Among steps needed to counter campus hostility to Israel and Jews, Bernstein said, are:

*Big donors making sure their money goes to programs supporting open academic inquiry, not to the schools general funds;

*U.S. government turning up the heat on Qatar “to end the funding for these [Middle East] ‘studies’ programs”;

*Supporting “alternative programs” like the new University of Austin and other campuses that stress traditional liberal arts education over “indoctrination into this ridiculous ideology”; and

*Establishing academic programs within existing universities to exemplify free debate, genuine U.S. pluralism and intellectual rigor.

Old, established U.S. universities “have huge endowments; they aren’t going anywhere,” Bernstein conceded. Many are “really problematic” but “we have to deal with higher education as it is.” 

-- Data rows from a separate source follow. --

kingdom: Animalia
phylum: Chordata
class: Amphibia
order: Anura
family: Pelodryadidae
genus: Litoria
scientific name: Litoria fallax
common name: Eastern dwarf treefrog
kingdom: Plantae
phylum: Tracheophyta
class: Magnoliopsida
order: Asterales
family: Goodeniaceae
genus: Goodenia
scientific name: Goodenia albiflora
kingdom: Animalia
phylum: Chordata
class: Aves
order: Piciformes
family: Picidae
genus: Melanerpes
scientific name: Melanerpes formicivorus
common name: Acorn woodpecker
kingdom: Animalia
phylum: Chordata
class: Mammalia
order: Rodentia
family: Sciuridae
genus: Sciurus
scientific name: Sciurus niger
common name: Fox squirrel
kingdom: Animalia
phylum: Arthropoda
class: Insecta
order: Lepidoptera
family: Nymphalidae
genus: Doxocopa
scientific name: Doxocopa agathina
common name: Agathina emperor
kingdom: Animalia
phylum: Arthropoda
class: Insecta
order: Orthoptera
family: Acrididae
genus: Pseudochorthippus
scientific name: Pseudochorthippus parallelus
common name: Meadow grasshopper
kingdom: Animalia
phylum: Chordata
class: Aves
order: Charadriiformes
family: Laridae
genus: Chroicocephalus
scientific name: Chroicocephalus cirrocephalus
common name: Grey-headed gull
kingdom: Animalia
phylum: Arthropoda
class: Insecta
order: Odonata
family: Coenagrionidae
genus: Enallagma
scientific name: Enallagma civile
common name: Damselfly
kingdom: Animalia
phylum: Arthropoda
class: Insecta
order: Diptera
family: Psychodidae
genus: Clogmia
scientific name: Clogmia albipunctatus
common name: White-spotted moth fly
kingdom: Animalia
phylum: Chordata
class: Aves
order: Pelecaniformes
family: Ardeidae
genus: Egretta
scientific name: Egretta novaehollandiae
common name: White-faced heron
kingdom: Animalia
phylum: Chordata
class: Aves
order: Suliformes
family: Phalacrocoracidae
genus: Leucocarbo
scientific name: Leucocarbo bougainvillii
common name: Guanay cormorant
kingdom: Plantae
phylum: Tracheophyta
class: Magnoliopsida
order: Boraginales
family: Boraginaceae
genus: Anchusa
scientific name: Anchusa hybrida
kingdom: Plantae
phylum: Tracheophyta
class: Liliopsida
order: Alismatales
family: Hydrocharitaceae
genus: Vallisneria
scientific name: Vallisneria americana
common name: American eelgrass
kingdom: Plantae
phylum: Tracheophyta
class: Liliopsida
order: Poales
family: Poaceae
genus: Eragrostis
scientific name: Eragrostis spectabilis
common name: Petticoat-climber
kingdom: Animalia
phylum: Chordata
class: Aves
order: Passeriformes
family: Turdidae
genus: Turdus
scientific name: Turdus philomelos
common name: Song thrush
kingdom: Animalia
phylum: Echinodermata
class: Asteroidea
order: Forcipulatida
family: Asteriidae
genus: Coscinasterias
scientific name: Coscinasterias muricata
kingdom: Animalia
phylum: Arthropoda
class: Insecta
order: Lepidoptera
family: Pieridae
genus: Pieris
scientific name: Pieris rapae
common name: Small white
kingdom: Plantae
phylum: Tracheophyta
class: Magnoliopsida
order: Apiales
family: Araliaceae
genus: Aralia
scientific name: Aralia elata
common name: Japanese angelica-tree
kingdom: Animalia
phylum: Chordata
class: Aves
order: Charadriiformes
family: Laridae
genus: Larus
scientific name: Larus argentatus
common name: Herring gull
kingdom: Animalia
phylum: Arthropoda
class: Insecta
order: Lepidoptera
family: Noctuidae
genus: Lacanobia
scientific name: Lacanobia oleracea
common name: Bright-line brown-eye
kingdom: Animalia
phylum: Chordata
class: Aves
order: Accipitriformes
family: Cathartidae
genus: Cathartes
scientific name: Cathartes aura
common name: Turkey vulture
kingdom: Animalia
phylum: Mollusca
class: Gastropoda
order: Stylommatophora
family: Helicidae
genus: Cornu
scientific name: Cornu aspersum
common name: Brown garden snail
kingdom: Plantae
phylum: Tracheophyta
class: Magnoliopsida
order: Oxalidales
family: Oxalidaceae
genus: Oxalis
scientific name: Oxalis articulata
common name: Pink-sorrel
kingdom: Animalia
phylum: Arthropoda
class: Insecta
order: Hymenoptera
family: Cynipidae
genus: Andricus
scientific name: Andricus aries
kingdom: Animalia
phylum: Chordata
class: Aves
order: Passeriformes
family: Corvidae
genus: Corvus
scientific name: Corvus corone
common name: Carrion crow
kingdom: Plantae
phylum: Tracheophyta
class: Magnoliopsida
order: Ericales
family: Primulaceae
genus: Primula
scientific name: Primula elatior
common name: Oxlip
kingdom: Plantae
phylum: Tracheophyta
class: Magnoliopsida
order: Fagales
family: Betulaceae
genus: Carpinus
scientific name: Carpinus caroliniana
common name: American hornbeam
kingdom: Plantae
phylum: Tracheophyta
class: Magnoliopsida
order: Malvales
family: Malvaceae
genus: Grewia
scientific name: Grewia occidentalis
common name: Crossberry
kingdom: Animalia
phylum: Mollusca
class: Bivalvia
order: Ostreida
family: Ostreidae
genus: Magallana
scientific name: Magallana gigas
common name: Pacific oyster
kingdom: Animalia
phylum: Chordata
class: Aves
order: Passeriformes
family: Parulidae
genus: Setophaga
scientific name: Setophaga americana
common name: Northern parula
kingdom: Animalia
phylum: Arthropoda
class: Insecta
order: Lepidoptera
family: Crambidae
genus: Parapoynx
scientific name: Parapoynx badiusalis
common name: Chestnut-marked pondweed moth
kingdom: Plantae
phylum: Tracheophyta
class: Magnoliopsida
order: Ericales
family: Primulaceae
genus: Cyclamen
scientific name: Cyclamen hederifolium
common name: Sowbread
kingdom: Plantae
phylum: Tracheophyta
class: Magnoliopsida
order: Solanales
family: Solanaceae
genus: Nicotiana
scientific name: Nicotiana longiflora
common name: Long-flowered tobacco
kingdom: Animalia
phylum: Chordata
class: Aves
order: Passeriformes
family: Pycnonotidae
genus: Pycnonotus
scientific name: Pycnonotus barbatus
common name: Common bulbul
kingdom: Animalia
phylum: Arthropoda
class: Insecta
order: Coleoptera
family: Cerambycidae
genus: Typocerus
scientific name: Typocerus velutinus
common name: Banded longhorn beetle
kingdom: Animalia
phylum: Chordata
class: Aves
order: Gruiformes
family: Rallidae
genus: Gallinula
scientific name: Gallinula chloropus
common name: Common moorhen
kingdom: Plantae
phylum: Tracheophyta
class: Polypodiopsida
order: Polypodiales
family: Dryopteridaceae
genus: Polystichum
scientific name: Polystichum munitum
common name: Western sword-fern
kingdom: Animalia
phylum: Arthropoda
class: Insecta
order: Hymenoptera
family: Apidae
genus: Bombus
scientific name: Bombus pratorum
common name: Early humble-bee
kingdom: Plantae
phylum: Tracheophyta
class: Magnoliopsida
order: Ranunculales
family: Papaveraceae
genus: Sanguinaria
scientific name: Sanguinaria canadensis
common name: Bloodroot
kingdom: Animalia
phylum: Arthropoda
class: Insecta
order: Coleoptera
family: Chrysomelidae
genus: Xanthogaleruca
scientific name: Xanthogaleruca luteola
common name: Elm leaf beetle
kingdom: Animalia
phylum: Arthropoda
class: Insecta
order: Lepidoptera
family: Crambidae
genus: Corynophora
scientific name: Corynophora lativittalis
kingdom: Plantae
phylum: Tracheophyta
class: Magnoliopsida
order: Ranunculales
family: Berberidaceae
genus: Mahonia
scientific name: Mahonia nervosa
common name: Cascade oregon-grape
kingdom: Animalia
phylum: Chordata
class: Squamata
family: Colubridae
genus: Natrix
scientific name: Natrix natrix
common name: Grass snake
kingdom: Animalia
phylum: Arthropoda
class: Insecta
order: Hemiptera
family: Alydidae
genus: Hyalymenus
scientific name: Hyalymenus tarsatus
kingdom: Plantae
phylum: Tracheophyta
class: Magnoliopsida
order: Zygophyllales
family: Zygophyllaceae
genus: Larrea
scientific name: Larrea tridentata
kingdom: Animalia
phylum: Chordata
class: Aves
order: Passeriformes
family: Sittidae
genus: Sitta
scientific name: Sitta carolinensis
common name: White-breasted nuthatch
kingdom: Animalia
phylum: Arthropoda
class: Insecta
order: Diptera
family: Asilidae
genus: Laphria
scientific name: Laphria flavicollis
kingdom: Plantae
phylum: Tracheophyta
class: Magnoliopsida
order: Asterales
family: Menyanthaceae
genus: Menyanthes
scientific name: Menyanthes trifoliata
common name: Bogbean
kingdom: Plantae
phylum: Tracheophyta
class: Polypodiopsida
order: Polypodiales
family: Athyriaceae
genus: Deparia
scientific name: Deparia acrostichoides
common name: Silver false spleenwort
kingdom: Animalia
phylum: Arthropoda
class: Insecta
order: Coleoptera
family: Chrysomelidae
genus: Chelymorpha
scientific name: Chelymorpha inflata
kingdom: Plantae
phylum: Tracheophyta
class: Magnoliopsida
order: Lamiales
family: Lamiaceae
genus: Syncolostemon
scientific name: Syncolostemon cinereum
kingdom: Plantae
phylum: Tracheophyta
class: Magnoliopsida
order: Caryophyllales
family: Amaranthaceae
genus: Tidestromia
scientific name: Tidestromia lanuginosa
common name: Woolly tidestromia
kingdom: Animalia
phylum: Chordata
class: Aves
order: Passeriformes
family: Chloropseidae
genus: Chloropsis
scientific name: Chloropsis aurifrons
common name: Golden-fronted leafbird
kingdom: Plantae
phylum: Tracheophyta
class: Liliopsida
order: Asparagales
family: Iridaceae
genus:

He said the failure of the presidents of Harvard, the University of Pennsylvania and M.I.T. to identify calls for the genocide of Jews as antisemitic and violation of campus speech codes before a congressional hearing on December 6 amounted to “a watershed moment.” Sustaining the attention this brought to the academic “cesspool of indoctrination programs” will advance the long fight to fix American campuses.